Jon eyed me skeptically.

I grinned.

“Well, inside his place.”

“I can’t just let you into his house.”

“Why not?”

“For one, we aren’t certain something has happened to him and—”

“You found his boat abandoned with blood in it and you’re not sure that something has happened to him?”

I echoed, incredulous.

“We don’t know that the blood is his,”

Jon said.

“We know it’s human and not fish blood, but we don’t have anything to compare it to for Marty.

Besides, even if we did, it takes weeks to get DNA back from the lab.

What if the blood is someone else’s? What if Marty hurt or killed someone on his boat and then went into hiding? He could be on the run, for all we know.

If that is the case, I can’t let you into his house, or anything else of his, and risk contaminating evidence.”

“Marty isn’t on the run,”

I said.

“Has anyone been to his place since you and I were out there to make sure he’s not inside injured or dying?”

“The local sheriff’s department went there and knocked.
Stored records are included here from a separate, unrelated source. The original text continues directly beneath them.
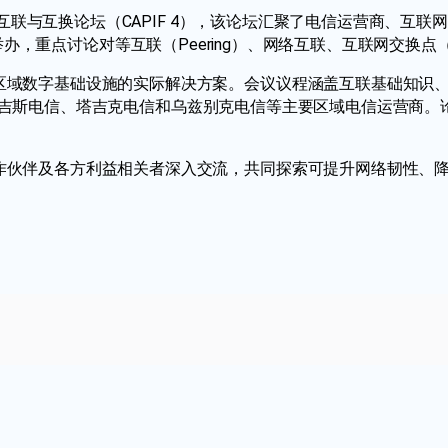
s将参与中亚互联与互换论坛（CAPIF 4），该论坛汇聚了电信运营
rt Alatau举办，重点讨论对等互联（Peering）、网络互联、互联
区域数字基础设施的实际解决方案。会议议程涵盖互联基础知识、连接性测量及
哈萨克电信、吉尔吉斯电信、塔吉克电信和乌兹别克电信等主要区域电信
期待与合作伙伴及各方利益相关者深入交流，共同探索可提升网络韧性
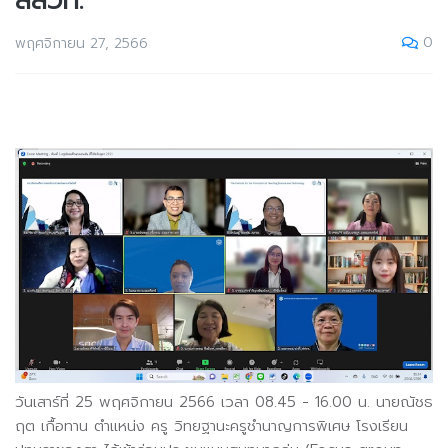
สสวท.
0
พฤศจิกายน 27, 2566
วันเสาร์ที่ 25 พฤศจิกายน 2566 เวลา 08.45 - 16.00 น. นายณัชธ
ฤต เกื้อทาน ตำแหน่ง ครู วิทยฐานะครูชำนาญการพิเศษ โรงเรียน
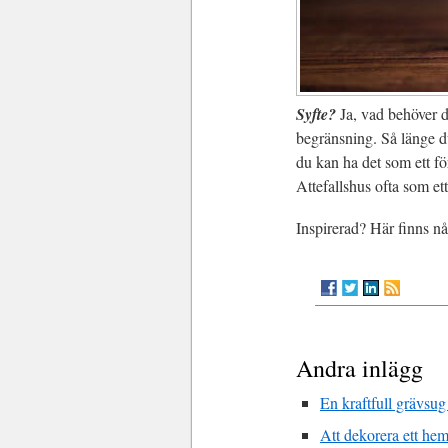
Syfte?
Ja, vad behöver d
begränsning. Så länge d
du kan ha det som ett fö
Attefallshus ofta som e
Inspirerad? Här finns n
Andra inlägg
En kraftfull grävsug
Att dekorera ett he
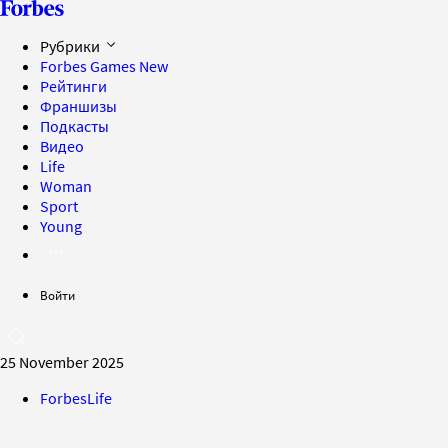
Рубрики
Forbes Games
New
Рейтинги
Франшизы
Подкасты
Видео
Life
Woman
Sport
Young
Войти
25 November 2025
ForbesLife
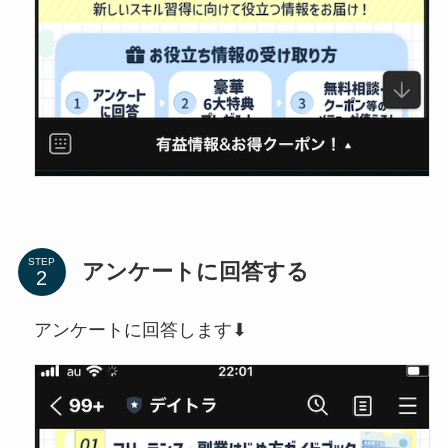
STEP
アンケートに回答する
アンケートに回答します⬇︎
No one answered the door.”

“Well, if he’s in there seriously hurt or injured, he might not be able to do that, right? He’s a hoarder, you know.

One of those piles in his house could have fallen over on him.
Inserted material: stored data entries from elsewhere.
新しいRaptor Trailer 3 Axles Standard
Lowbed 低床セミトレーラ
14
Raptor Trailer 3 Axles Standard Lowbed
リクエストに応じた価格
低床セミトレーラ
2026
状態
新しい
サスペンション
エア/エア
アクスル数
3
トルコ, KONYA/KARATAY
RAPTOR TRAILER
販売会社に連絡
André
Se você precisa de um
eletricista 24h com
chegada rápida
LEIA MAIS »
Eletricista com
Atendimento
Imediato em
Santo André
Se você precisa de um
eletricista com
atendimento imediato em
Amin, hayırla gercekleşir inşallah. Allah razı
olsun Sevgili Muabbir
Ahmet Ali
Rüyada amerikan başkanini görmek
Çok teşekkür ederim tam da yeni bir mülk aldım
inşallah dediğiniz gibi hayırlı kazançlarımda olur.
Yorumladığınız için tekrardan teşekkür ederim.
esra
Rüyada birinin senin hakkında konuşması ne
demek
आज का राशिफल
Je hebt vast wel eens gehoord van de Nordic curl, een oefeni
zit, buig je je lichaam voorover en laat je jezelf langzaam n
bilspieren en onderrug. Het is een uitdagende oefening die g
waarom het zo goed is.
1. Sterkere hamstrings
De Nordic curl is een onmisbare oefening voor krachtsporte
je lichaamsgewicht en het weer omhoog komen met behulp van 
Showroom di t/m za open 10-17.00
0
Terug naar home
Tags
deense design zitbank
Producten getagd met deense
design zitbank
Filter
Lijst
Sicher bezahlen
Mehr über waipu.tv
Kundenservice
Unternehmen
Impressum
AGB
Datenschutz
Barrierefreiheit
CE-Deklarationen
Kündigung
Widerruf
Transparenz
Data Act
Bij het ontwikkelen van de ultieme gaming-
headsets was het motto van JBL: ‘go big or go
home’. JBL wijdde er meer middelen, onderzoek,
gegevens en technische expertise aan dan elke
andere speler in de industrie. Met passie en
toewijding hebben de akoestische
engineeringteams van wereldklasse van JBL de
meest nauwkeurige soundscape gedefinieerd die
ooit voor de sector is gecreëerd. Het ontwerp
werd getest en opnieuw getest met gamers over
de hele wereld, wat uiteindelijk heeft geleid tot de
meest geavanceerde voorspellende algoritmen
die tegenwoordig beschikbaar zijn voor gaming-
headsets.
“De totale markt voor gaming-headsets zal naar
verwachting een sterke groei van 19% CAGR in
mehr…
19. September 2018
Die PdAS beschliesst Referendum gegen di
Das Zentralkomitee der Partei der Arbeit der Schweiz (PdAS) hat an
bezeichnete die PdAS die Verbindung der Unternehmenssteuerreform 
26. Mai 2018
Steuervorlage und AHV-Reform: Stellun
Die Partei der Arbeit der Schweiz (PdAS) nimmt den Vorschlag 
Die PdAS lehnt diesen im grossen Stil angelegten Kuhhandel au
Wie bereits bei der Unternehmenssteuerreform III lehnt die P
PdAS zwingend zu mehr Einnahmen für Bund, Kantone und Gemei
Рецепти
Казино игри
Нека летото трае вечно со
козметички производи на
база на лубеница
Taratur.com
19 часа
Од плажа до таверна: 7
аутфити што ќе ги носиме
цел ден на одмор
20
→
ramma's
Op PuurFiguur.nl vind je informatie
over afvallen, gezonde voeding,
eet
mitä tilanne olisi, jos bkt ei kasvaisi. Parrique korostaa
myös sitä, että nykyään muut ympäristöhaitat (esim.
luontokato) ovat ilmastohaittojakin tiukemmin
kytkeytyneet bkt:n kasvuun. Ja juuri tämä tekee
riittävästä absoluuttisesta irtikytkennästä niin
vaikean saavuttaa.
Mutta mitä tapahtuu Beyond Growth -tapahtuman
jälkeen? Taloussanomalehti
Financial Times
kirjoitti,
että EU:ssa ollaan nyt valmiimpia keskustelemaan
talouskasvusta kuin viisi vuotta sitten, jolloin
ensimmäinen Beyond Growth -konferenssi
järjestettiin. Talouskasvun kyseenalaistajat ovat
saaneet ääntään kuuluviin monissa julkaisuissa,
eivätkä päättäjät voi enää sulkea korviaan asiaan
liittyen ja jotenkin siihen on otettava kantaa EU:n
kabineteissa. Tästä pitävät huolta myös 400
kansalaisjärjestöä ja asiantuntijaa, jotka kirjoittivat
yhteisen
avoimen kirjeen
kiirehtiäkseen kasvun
He could be lying in there unconscious.

Shouldn’t you break in to check it out?”

“Without a warrant? No.”

No equivocation there.

“And since his truck isn’t there, it’s unlikely he is.”

Jon looked exasperated with me, but I wasn’t ready to give in yet.

“You said his truck and trailer are still at the boat launch in Sister Bay.

How far could he have gone without his boat or his wheels?”

“To Canada or Michigan in another boat, or anywhere if he was in another vehicle,”

Jon said without hesitation.

Damn.

He had me there, and I think he knew it, because while I can’t swear to it, I think he was biting back a self-satisfied smile.

“I’m sorry, Morgan, but for now we have to be patient and wait for something more to turn up.”

Frustrated, I finally let the matter drop, at least as far as conversing with Jon was concerned.

In my head, it was still very much at the forefront of my thoughts.

It got busy after seven, and without Rita or Devon to help me, I didn’t have much time for Jon.

He kindly cleaned up the remains of our dinner, stuck a couple of containers in the fridge in my office—since it was a mini fridge, not everything would fit—and then he watched me hustle through a busy Wednesday evening.

It was also a successful evening, in terms of sales.

I sold a seventeenth-century wallet made from tanned human skin, a collection of shrunken heads from an island in the South Pacific, a set of shark’s teeth, a deformed cow fetus in a jar of formaldehyde, a 1910 vintage Houdini poster, and a crystal ball that was rumored to have once belonged to a Russian czar, though there was no provenance to prove that.

I also sold thirteen mysteries, mostly current, new-release stuff, but also a couple of older books, including a 1935 edition of Agatha Christie’s The Mysterious Affair at Styles that went for fifteen hundred bucks.

Whatever was in the air those last two hours on Wednesday evening, it had people willing to plunk down some serious money for rare and oddball items.

While I didn’t need the money, I loved seeing that kind of action in the place.

Jon, on the other hand, sat behind the counter looking aghast at many of the purchases.

It might have been a little too much for him because at nine, when I was ready to lock the doors and close for the night, he said he needed to get going and left.

He seemed to be in a hurry, but whether it was to get somewhere or just get away from my store, I couldn’t tell.